THE MODICA STOP on the erratic airport bus from Catania was more rugged than I expected for an ancient UNESCO World Heritage spot. But a few hills down the road we were engulfed by the voluptuous Baroque architecture that defines this beautiful Sicilian comune: “The historical center is over there,” the driver beamed.

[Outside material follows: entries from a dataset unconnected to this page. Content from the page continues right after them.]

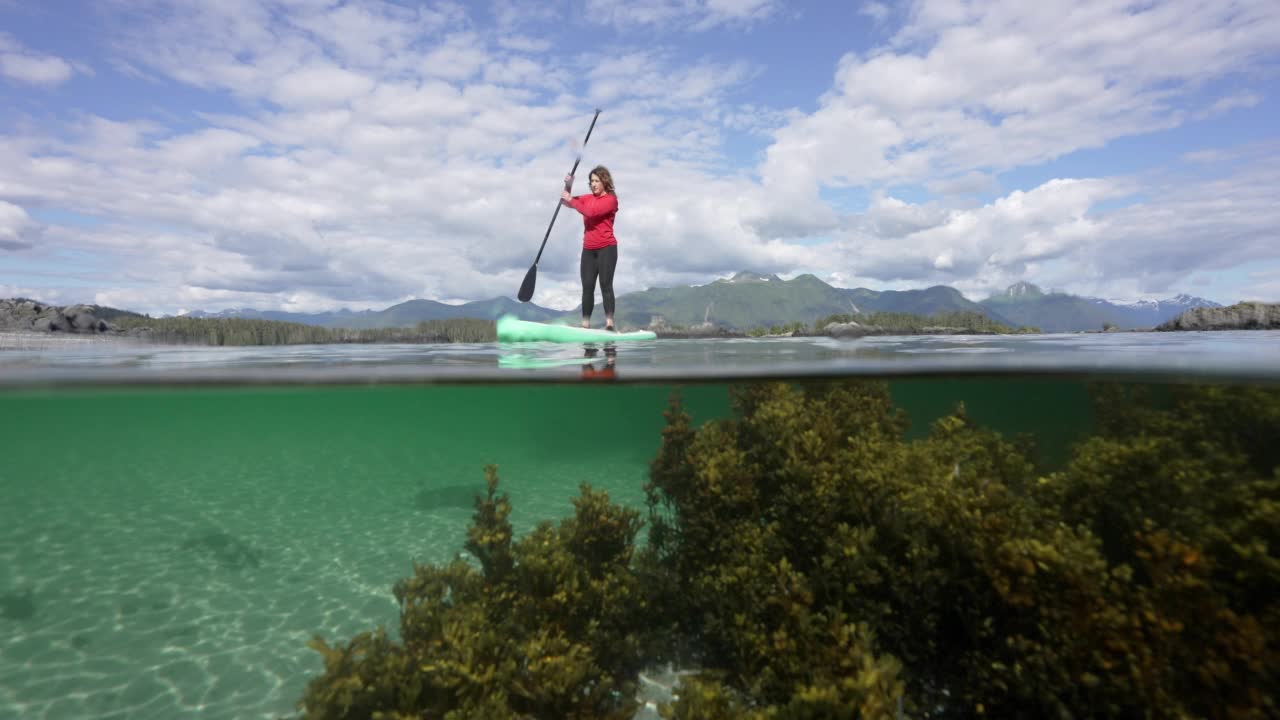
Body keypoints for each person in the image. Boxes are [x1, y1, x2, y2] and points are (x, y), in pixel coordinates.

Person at [561, 166, 619, 330]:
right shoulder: (587, 197)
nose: (593, 184)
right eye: (591, 181)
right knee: (587, 287)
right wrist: (568, 186)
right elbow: (565, 200)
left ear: (604, 181)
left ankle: (609, 324)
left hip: (607, 247)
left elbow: (591, 212)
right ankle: (585, 325)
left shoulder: (611, 200)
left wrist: (571, 199)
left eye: (596, 181)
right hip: (588, 249)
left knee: (605, 285)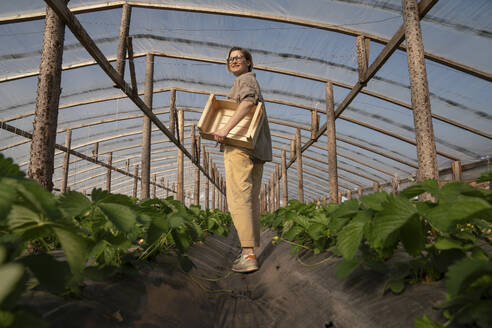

Sveva D’Antonio of Laveronica Arte Contemporanea met me at the parking lot with a disarming smile and the equally disarming presence of seventy-four-year-old Emory Douglas, the graphic artist behind the Black Panther newspaper (1967–80). Douglas had wanted to go on a stroll, and picking me up was as good an excuse as any. Celebrating the gallery’s ten-year anniversary, Corrado Gugliotta and D’Antonio had invited the revolutionary designer to share his experience and artwork with the community in a laudatory, aptly titled show, “Freedom Is a Constant Struggle.”
Struggle was the furthest thing from our mind, though, as we were treated with a visit to Cooperativa Sociale Quetzal La Bottega Solidale, a fair-trade chocolate laboratory, where Monia Berti and her perky eleven-year-old son Giacomo educated us on the bittersweet economy of cocoa—from its history of exploitation to its spiritual Aztec history. Dinner followed al fresco with antipasti, arancini, and ricotta.
The next day collector Francesco Taurisano picked us up in front of San Pietro church to take Gugliotta’s car to Scicli (another late Baroque gem). The scenic trip was accompanied by a sound track of the E Zezi Workers Group, a mid-1970s band created by Alfasud car factory workers. Insurrection was the theme of the day. At the Convento del Rosario Scicli, Laveronica had organized an emulation of the Black Panthers’ free breakfast program in collaboration with Maria SS. del Rosario Day Centre for Juveniles, which cares for kids from disadvantaged families.
“I was the old man then, twenty-one going on twenty-two,” Douglas said, laughing while pointing at his slide presentation, underscoring the early Panthers’ extreme youth. Sixty-five Sicilian kids patiently surveyed photos of the African American revolutionary group––founded in 1966 by Huey Newton and Bobby Seale––feeding children (and at times distributing as many as ten thousand bags of groceries), handing out shoes, and sending ambulances to communities where officials wouldn’t venture. After a roaring “Thank you!” the mob rushed the tables for a sugar-coma-inducing breakfast. Assisting the sisters were collectors Ignazio Manenti and Francesca La Terra, intern Sarah Lewiecki, and artist Guglielmo Manenti, who created a satirical illustration of the Black Panther Party logo for kids to color, and a logo with Laveronica’s name. Running back and forth, children stopped to hug Douglas, their affection palpable.
That evening we headed to the city of Ragusa, known for its Baroque and fascist architecture. “Welcome to our headquarters,” said Pippo Gurrieri of the Ragusa-based Sicilian anarchist group Sicilia Libertaria. (Gurrieri collaborated with the gallery last year on a project by artist Jonas Staal and curator Matteo Lucchetti.) We toured the three-floor building as our guides explained the construction of the Multiple User Objective System ground station (MUOS) in Niscemi, a US military transmission facility. “Every war the US starts, they do it from Sicily,” said Gurrieri, whose group is part of the “No-MUOS” movement that calls attention to the harmful effects of electromagnetic radiation on nearby inhabitants and wildlife. The evening’s meal was gluten-themed: fries, a lot of them, and pizza. Nearby, on a concrete platform, an outdoor karaoke station provided Laveronica’s team and friends a stage to celebrate their anniversary.
Saturday night the gallery officially opened. Our crowd filled the narrow cobblestone streets in front of the exhibition space, and then headed to CoCA, which was hosting an outdoor presentation by Douglas. “It is small, but it has the expression of a dream,” said Rosario Antoci, as I pointed out the romantic setting.
We fetched beers with artists José Angelino and Federico Baronello and settled in for Douglas’s impressive account of the images he had authored over the years, tributes to the causes he and the Panthers fought for. The list was long: the assassination of Bobby Hutton; Tommie Smith and John Carlos’s Black Power salute at the 1968 Olympics medal ceremony; the 1972 silent protest by US Olympic runners Vincent Matthews and Wayne Collett; the high veteran suicide rate; Nixon, Obama, Trump, Guantanamo Bay.
Douglas shared his message matter-of-factly, always clear on right and wrong, but never putting one group above another. “Racism is as strong today as it was then,” he later told me, and while no doubt true, I found his very presence reassuring. The night went late at Singola Organic Restaurant, where we danced, drank fancy white spritz, ate cannoli, and fused two seemingly disparate worlds: Sicilian dolce vita and the fight for human rights as visualized by the former minister of culture of the Black Panther Party.